Horse stealing was taken very seriously a couple of centuries ago. People depended on their horses. Some jurisdictions imposed the death penalty, presuming your neighbors didn't get there first with a rope. However, one of the consequences of harsh penalties was greater use of executive pardons. Pennsylvania did not have such draconian penalties for horse thieves in 1797, but perhaps the convicted thief being a poor man's wife led Governor Thomas Mifflin to be more lenient in the case of Elizabeth Hyton. She had been sentenced to a month in jail and a $60 fine. That doesn't sound like much, and was lenient for the time, but $60 was an enormous amount of money back then for a poor family like the Hytons. Item 76 is a petition from John Hyton to the governor, in which he explains “that your petitioner is very poor and in distressing circumstances and unable to pay said fine, having also three small children who depend upon your petitioners daily labour for their scanty subsistence.” He therefore requested the Governor take into account “his deplorable situation” and cancel the fine. Governor Mifflin was evidently moved as once her one-month jail sentence was completed, he pardoned Mrs. Hyton. $600.

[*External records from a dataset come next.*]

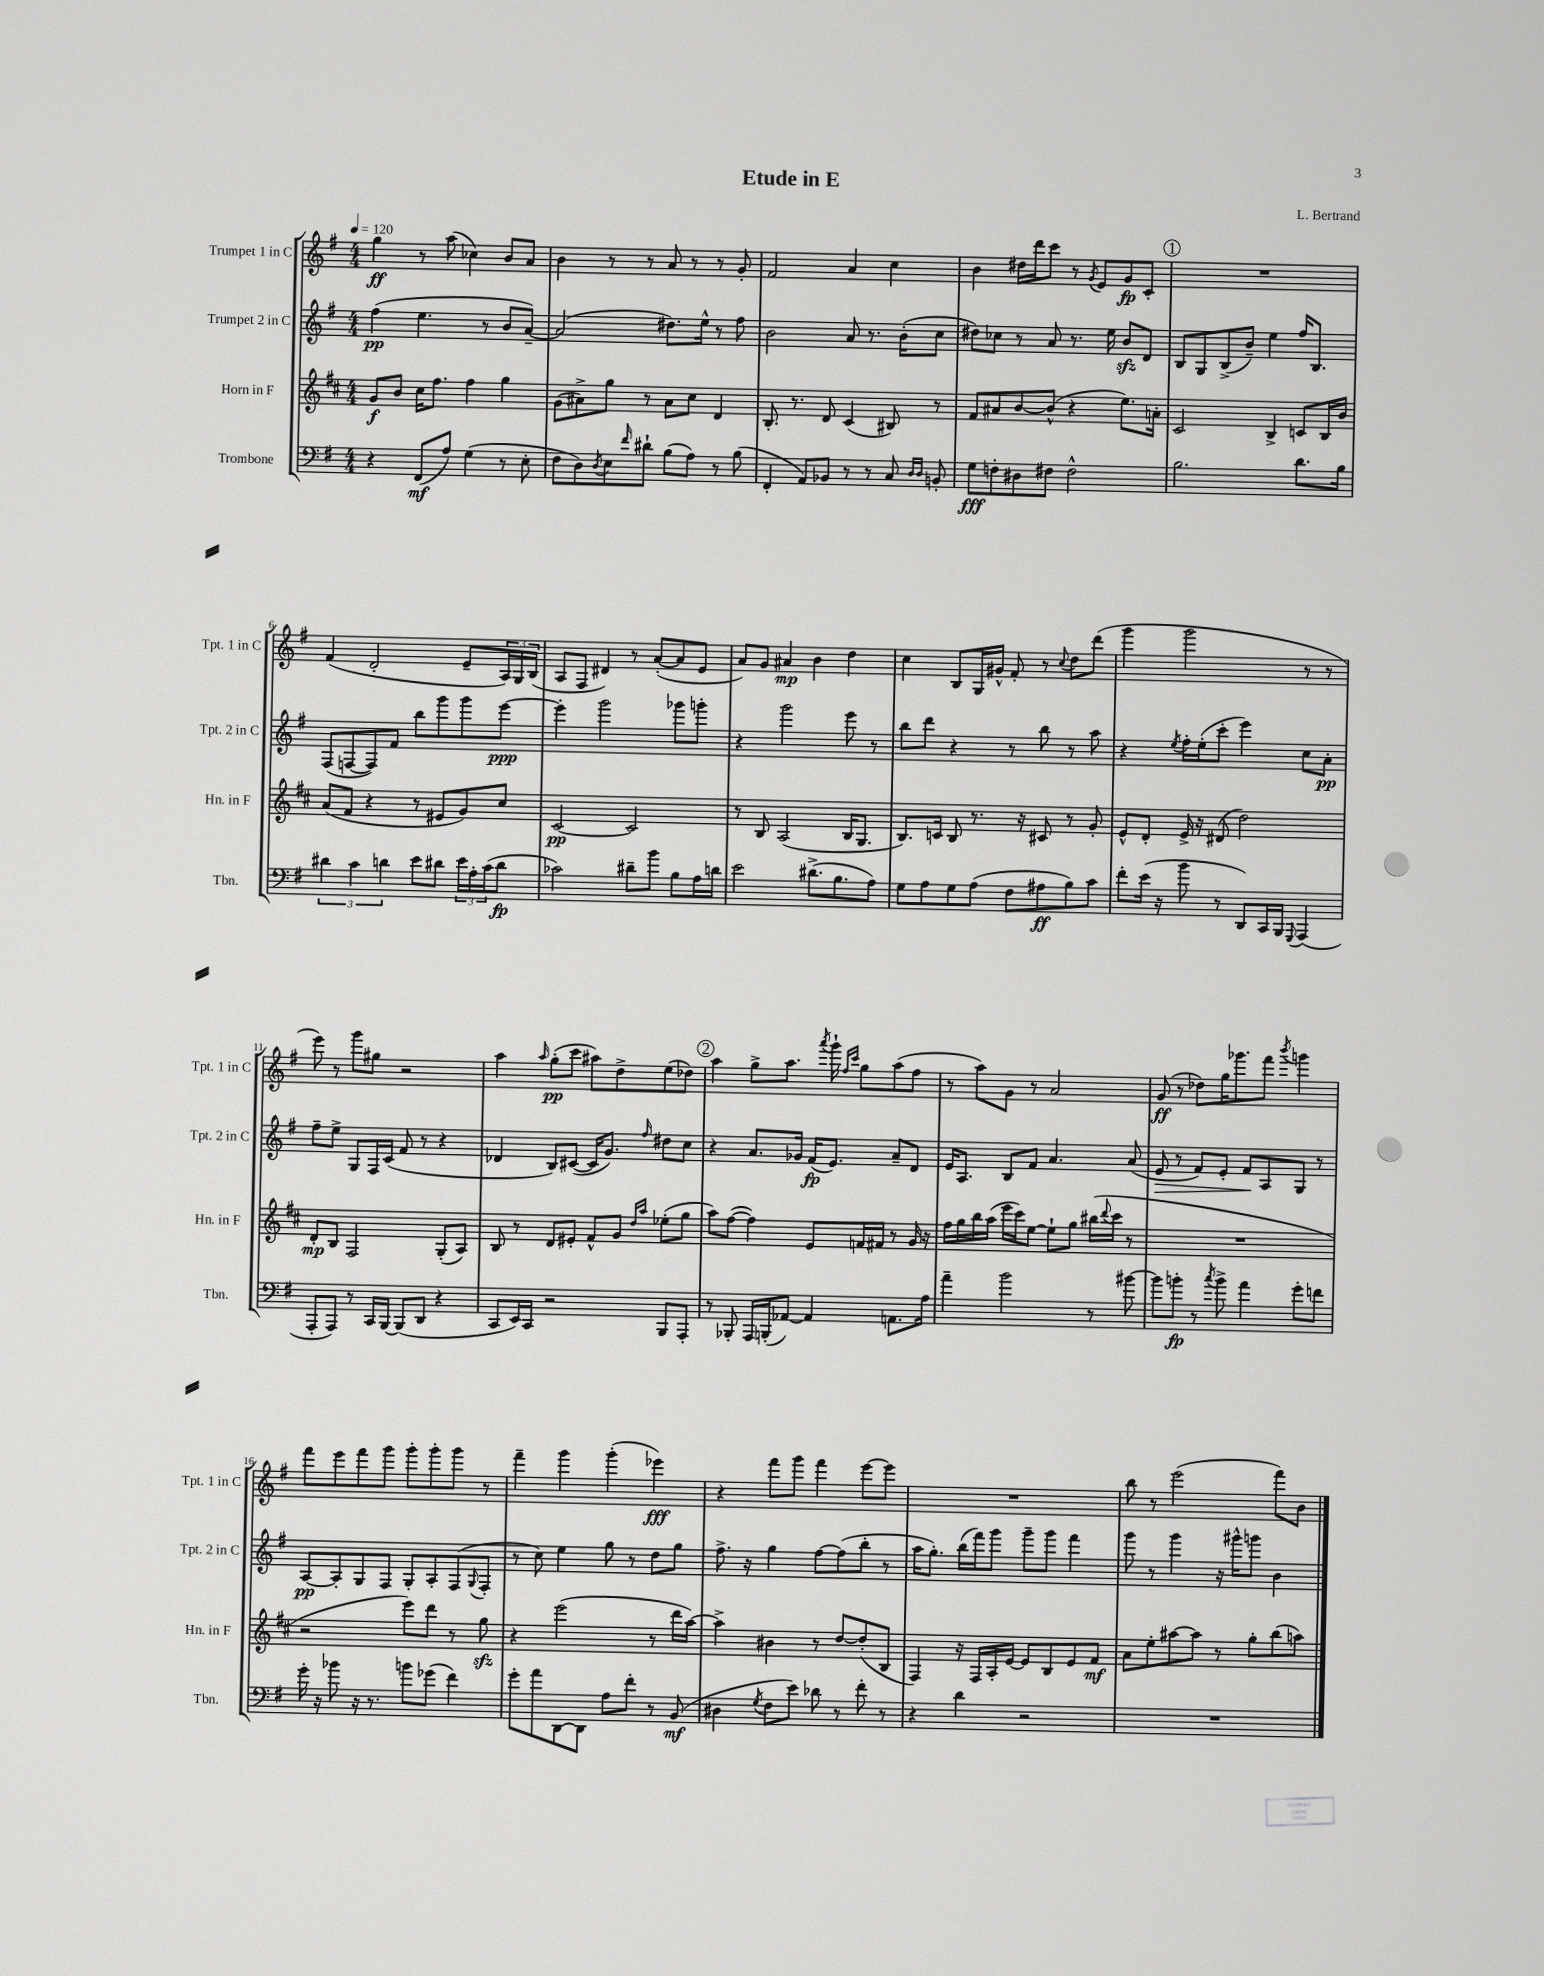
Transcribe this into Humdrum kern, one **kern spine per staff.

**kern	**kern	**kern	**kern
*staff4	*staff3	*staff2	*staff1
*clefF4	*clefG2	*clefG2	*clefG2
*k[f#]	*k[f#c#]	*k[f#]	*k[f#]
*M4/4	*M4/4	*M4/4	*M4/4
*MM120	*MM120	*MM120	*MM120
4r	8g	(4ff#	4gg
.	8b	.	.
(8FF#	16cc#	4.ee	8r
.	8.ff#	.	.
8A)	.	.	(8aa
(4G	4ff#	.	4cc-)
.	.	8r	.
8r	4gg	8b	8b
8E'	.	[8a~)	8a
=	=	=	=
8F#	(8g	(2a]	4b
8D)	8a#^)	.	.
8qD	.	.	.
8E	8gg	.	8r
16qqf#	.	.	.
8d#`	8r	.	8r
(8B	8a#	8.dd#)	8a
8A)	8cc#	.	8r
.	.	16ee^^	.
8r	4d	8r	8r
(8B	.	8ff#	8g'
=	=	=	=
4FF#'	8.B'	2b	2f#
.	8.r	.	.
8AA)	.	.	.
8BB-	8d	.	.
8r	(4c#	8a	4a
8r	.	8.r	.
8C	8B#)	.	4cc
.	.	(16b'	.
16qqD	.	.	.
16qqD	.	.	.
8BB'	8r	8cc	.
=	=	=	=
8G	8f#	8dd#)	4b
8F'	8a#	8cc-	.
8D#	[8b	8r	16dd#
.	.	.	16ddd
8F#	(8b^^]	8a	8ccc
2F#^^	4r	8.r	8r
.	.	.	8qg
.	.	.	8e
.	.	16ee	.
.	8.ee)	8b	8g
.	.	8d	8c'
.	16a'	.	.
=	=	=	=
2.B	2c#	8B	1r
.	.	8G	.
.	.	(8B^	.
.	.	8b~)	.
.	4B^	4ee	.
8.d	8c	16ff#	.
.	.	8.B	.
.	16B	.	.
16B	16b	.	.
=	=	=	=
6d#	(8a	(8F#	(4f#
.	8f#	[8F	.
6c	.	.	.
.	4r	8F])	2d'
6d	.	.	.
.	.	8f#	.
8e	8r	8bb	.
8d#	8e#	8ggg	.
24e	8g)	8ggg	8e~
24A'	.	.	.
(24c	.	.	.
8d#	8cc#	[8eee	24A)
.	.	.	24G
.	.	.	(24B
=	=	=	=
2c-)	[2c#	4eee']	8A
.	.	.	8F#
.	.	2ggg	4d#)
8d#~	2c#]	.	8r
8b	.	.	([8a'
8B	.	8ggg-	8a]
16A	.	8ggg'	8e
16d	.	.	.
=	=	=	=
2e	8r	4r	8a)
.	8B	.	8g
.	(2A	2ggg	4a#
(8.d#^	.	.	4b
8.B	.	.	.
.	16B	8eee	4dd
.	8.G	.	.
8A)	.	8r	.
=	=	=	=
8G	8.B)	8bb	4cc
8A	.	8ddd	.
.	16c	.	.
8G	8B	4r	8B
(8A	8.r	.	16G
.	.	.	16g#^^
8F#	.	8r	8f#'
.	16r	.	.
8A#	8c#	8bb	8r
.	.	.	8qqcc
8B)	8r	8r	8dd
8c	8g'	8aa	(8ddd
=	=	=	=
8f#'	8e^^	4r	4ggg
(16e	8d'	.	.
16r	.	.	.
.	.	8qee	.
8b	16e^	16ff#'	2ggg
.	16r	(16ee'	.
8r	(8d#	8ccc'	.
8DD)	2dd)	4eee)	.
16CC	.	.	.
16BBB	.	.	.
8qqGGG	.	.	.
(4AAA	.	8cc	8r
.	.	8a'	8r
=	=	=	=
8AAA'	8d'	8ff#~	8eee)
8AAA)	8B	8ee^	8r
8r	2F#	8G	8ggg
16CC	.	16F#	8gg#
[16BBB	.	(16c	.
(8BBB]	.	8f#	2r
8DD	.	8r	.
4r	(8G'	4r	.
.	8A)	.	.
=	=	=	=
8CC	8B	4d-	4aa
16EE)	8r	.	.
16CC	.	.	.
.	.	.	16qqaa
2r	8d	8B)	(8gg'
.	8e#'	([8c#	8ccc
.	8f#^^	16c#]	8aa#)
.	.	8.g)	.
.	8g	.	8dd^
.	16qqdd	.	.
.	16qqaa	16qqff#	.
8BBB	(8ee-'	8dd#	(8ee
8AAA'	8gg	8cc	8dd-)
=	=	=	=
8r	8aa)	4r	4aa
8BBB-'	([8ff#	.	.
16AAA	4ff#])	8.a	8gg^
(16BBB'	.	.	.
[8AA-)	.	.	8.aa
.	.	16g-	.
4AA-]	8e	(16f#	.
.	.	.	8qaaa
.	.	8.e)	16ggg`
.	.	.	16qqff#
.	.	.	16qqccc
.	16f	.	8gg
.	16f#	.	.
8.AA	8r	8a~	(8aa
.	16g	8d	8ff#
16A	16r	.	.
=	=	=	=
4a~	16ff#	16e	8r
.	16gg	8.A	.
.	16bb	.	8aa)
.	(16aa	.	.
2b	16eee	8B	8g
.	16ccc#)	.	.
.	[8ee	8f#	8r
.	8ee`]	4.a	2a
.	8gg	.	.
8r	(16bb#	.	.
.	8qqddd	.	.
.	16ccc#	.	.
[8b#	8r	(8a	.
=	=	=	=
8b#]	1r	8e	(8g
8b'	.	8r	8r
8r	.	8f#)	8dd-)
8qcc	.	.	.
8b^	.	8e'	16gg
.	.	.	8.ggg-
4a	.	8f#	.
.	.	8A	8fff#
.	.	.	8qbbb
8g'	.	8G	4ggg
8f	.	8r	.
=	=	=	=
16g'	2r	[8A	8fff#
16r	.	.	.
8b-	.	8A']	8eee
16r	.	8G	8fff#
8.r	.	.	.
.	.	8F#	8ggg
8b	8eee)	8G'	8ggg'
(8g-	8ddd	8A'	8ggg'
4f#)	8r	(8F#	8ggg
.	.	8qqG	.
.	8gg	8F#'	8r
=	=	=	=
8g'	4r	8r	4fff#~
8a	.	8cc)	.
[8DD	(2eee	4ee	4ggg
8DD]	.	.	.
8A	.	8gg	(4ggg'
8f#'	.	8r	.
8r	8r	8dd	4eee-)
(8BB	16ddd	8gg	.
.	[16aa)	.	.
=	=	=	=
4D#	4aa^]	8.ff#^	4r
.	.	16r	.
8qG	.	.	.
8F#	4b#	4gg	8fff#
8e)	.	.	8ggg
8d-	8r	[8ff#	4fff#
8r	[8dd	(8ff#]	.
8f#'	(8dd']	8bb'	[8eee
8r	8B	8r	8eee]
=	=	=	=
4r	4F#)	16aa	1r
.	.	8.gg')	.
4d	16r	(16bb	.
.	16F#	16fff#)	.
.	16A'	8ggg	.
.	[16e	.	.
2r	8e]	8ggg~	.
.	8B	8ggg	.
.	8e	4fff#	.
.	8f#	.	.
=	=	=	=
1r	8a	8ggg	8bb
.	8ee'	8r	8r
.	[8aa#	4ggg	(2eee
.	8aa#]	.	.
.	8r	16r	.
.	.	16ggg#^^	.
.	8gg'	8ggg	.
.	(8bb	4b	8fff#)
.	8aa)	.	8b
==	==	==	==
*-	*-	*-	*-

Black men had little chance in American courts in the 19th century. Half a century after this case, tried in 1808, the Dred Scott decision said that, in effect, they had no rights at all. So, this case is an interesting exception. It is an account of the case of The Commissioners of the Alms-House, vs. Alexander Whistelo, a Black Man; Being a Remarkable Case of Bastardy. Tried and Adjudged by the Mayor, Recorder, and Several Aldermen, of the City of New York... The Alms-House was concerned as they didn't want to support the child if the father could be found. Lucy Williams, described as “a yellow woman,” had charged Whistelo, a black man, as being the father of her “female bastard child.” Alexander Whistelo, fortunately, had some connections, being the coachman for the renown Dr. David Hosack, who testified at the trial. It was pointed out that the girl “appeared to be the child of a white man.” A Dr. Secor testified that children of black parents appear whiter when first born, but that “he supposed that it had been begotten by a white man.” Testimony was given about the appearance of the offspring of various racial connections, but ultimately, the Mayor was swayed by “the want of crisped hair.” Also, Lucy Williams' testimony that she had had relations with a white man as well as Whistelo sealed the deal. Item 109. $1,000.